They'll all help you keep furniture in fashion and out of the landfill.
Can anything we create in the 21st century be considered totally sustainable? There are so many issues that need our attention with no one solution that ticks every box. But as an interior designer and founder of Design with Care, I believe that when you shop for preloved furnishings or upgrade existing pieces, you adopt a circular design mindset that can be sustained well in the future.
With a bit of creative work, you can make a major style change using minimal resources. Reusing, repairing, and refurbishing old furniture is certainly nothing new. These practices have allowed furniture to be donated, thrifted, and passed down through generations for centuries. Recovering existing pieces can be a fun challenge for every design as well as Earth lover. Here are a few ways to get started.
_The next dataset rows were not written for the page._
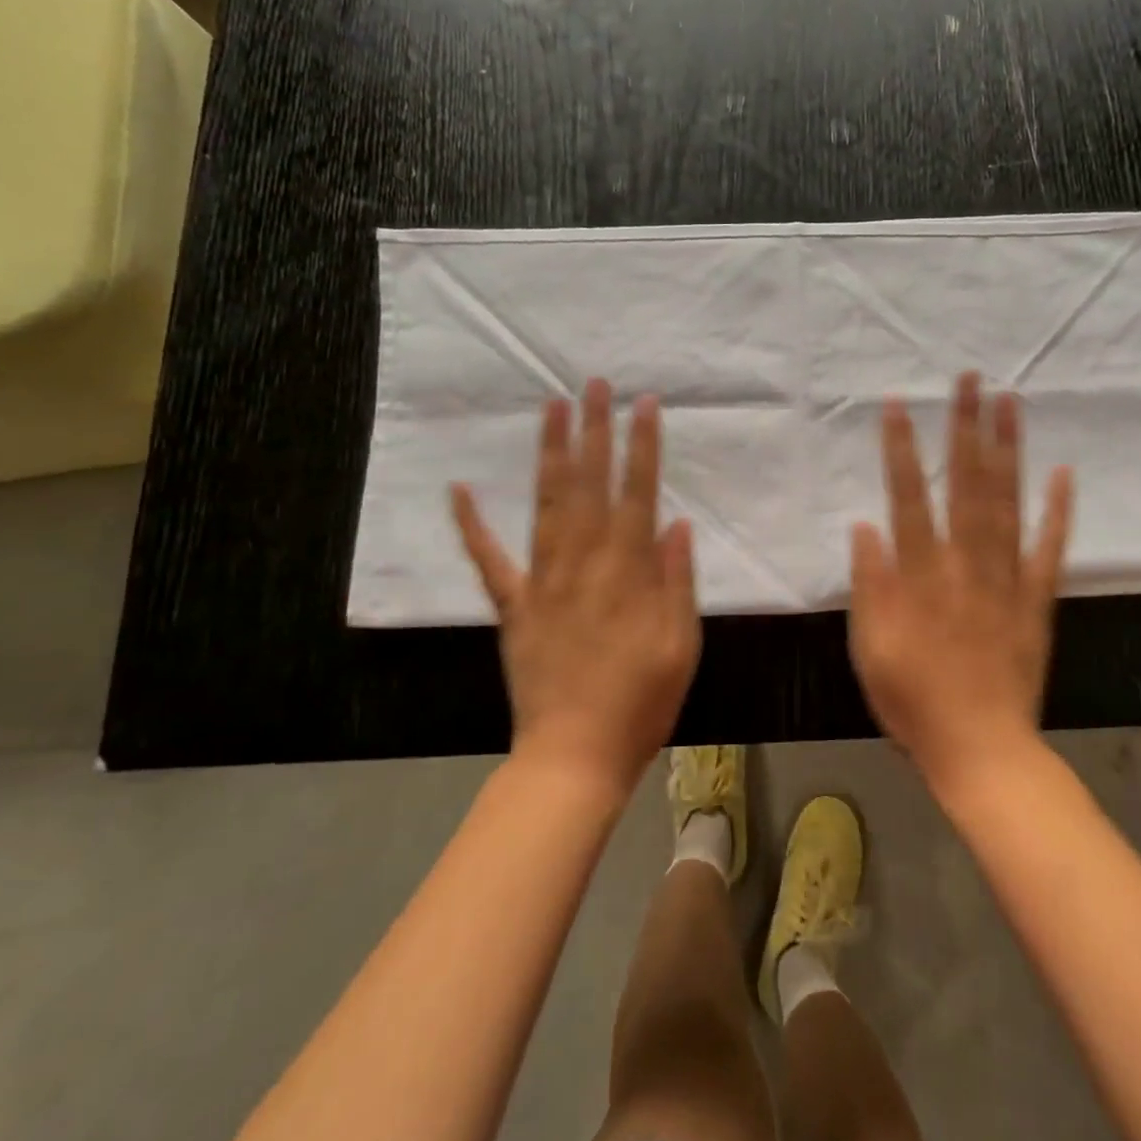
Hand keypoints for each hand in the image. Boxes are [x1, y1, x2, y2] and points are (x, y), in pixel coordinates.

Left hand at [451, 379, 698, 793]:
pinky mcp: (513, 606)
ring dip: (550, 454)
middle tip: (593, 384)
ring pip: (547, 506)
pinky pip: (489, 561)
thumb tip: (677, 525)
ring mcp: (542, 582)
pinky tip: (459, 490)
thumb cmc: (641, 702)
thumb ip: (677, 582)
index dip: (643, 447)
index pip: (638, 494)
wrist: (573, 756)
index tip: (646, 405)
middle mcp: (583, 564)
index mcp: (628, 573)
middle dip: (594, 431)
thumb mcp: (680, 645)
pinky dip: (472, 526)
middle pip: (590, 486)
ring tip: (553, 408)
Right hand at [848, 372, 1072, 795]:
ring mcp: (1008, 579)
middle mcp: (966, 565)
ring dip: (1008, 451)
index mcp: (921, 576)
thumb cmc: (913, 703)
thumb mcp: (870, 650)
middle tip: (970, 380)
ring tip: (1010, 403)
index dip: (901, 450)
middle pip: (966, 485)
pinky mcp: (1038, 600)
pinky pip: (1050, 549)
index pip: (909, 499)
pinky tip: (1063, 473)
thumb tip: (865, 526)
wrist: (982, 751)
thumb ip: (869, 586)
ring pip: (1008, 503)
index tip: (899, 405)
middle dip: (965, 428)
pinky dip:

Just as the secondhand apparel market continues to grow, similar trends can be seen in the home industry. I feel lucky that with more platforms offering preloved furniture and vintage items, my studio's mission to design spaces that have a lower impact is always more and more feasible. Look into secondhand furniture sellers in your area (this list is a great place to start) and explore options like Feather or Oliver Space, which allow you to rent pre-used furniture for a set period of time.
When investing in new piece of furniture, consider how it will grow with it. When buying a sofa, for example, you could choose one that is modular and easy to disassemble. This will make it easier to reupholster and allow you to adapt it to your ever-changing needs, aesthetics, and future homes.
Unfortunately, not all the preloved finds are in pristine condition and ready for use. Sometimes extra effort is needed to recover some of the 12.1 million tons of furniture and furnishing waste created by the United States every year.
The great challenge our design community faces is how to design out waste and keep products and materials in use. Refinishing and upgrading existing furnishings can be one part of the solution. But where to begin? Next, let's look to some things that most people have in their homes: wooden surfaces and textiles.
The furniture industry is the world’s third-largest consumer of wood and as we all know, deforestation is a major contributor to climate change. Keeping this natural resource in circulation for as long as possible can be very beneficial. Here are two ways to give yours a new and lasting look:
My favorite way to upgrade wood is with a layer of Venetian plaster. I'm sure you've seen beautiful plaster walls, but did you know that you can actually texturize your furniture, décor, and even floors using this ancient technique? The marble-like texture is timeless and offers a sculptural finish to any object it comes in contact with. Aside from plastering you can achieve a similar look with a lime wash technique as well.
While the textural style is having a moment right now, there are many furniture refinishing techniques that are equally desirable. If you're a fan of natural wood or solid colors, staining or painting might be a better solution for you.
Whatever finish you decide on, here's how to prep and treat your wood surface:
Isn't it amazing that you have the power to transform an outdated surface into a coveted one at the flick of a brush (or paint sprayer, roller, or trowel)? To ensure you have a finishing material suitable for your furniture, do your research and chat with a designer or a local paint supply specialist.
For extra points, you can also consider minor woodworking—fluted look or paneling—which can also help transform your piece into something brand new.
Textiles and upholstered furniture also offer a wonderful upgrade opportunity. If you bought a couch on sale only to find that it is not as durable as you'd hoped, for example, it can be tempting to escort it to the curb after stains or tears. In some cases, it might even be cheaper to buy a new piece of furniture than renovate the old one. But remember: There is so much positive impact a homeowner can make by upcycling furniture.
When it comes to redressing your sofa, chair, curtains, or other soft coverings, consulting with an interior designer can help you identify skilled artists, upholsterers, or furniture-makers aligned with your desired style, project location, and budget. My go-to studio when working on my client’s reupholstery needs has been the Stitchroom, a Brooklyn-based team of upholsterers and sewers. In some cases, you can also consider treating your home textiles with natural dyes, playful tie-dyes, or fabric paint.
While upcycling is a great way to keep furniture out of landfills, it can be also impactful to explore if the original vendors and furniture makers offer take-back programs before you start DIYing.
Living sustainably can feel overwhelming at times. But the point of conscious consumerism is not to stress you out or make you feel bad about yourself. Instead, approach buying and caring for your furniture as a fun challenge that will allow your creativity to shine through.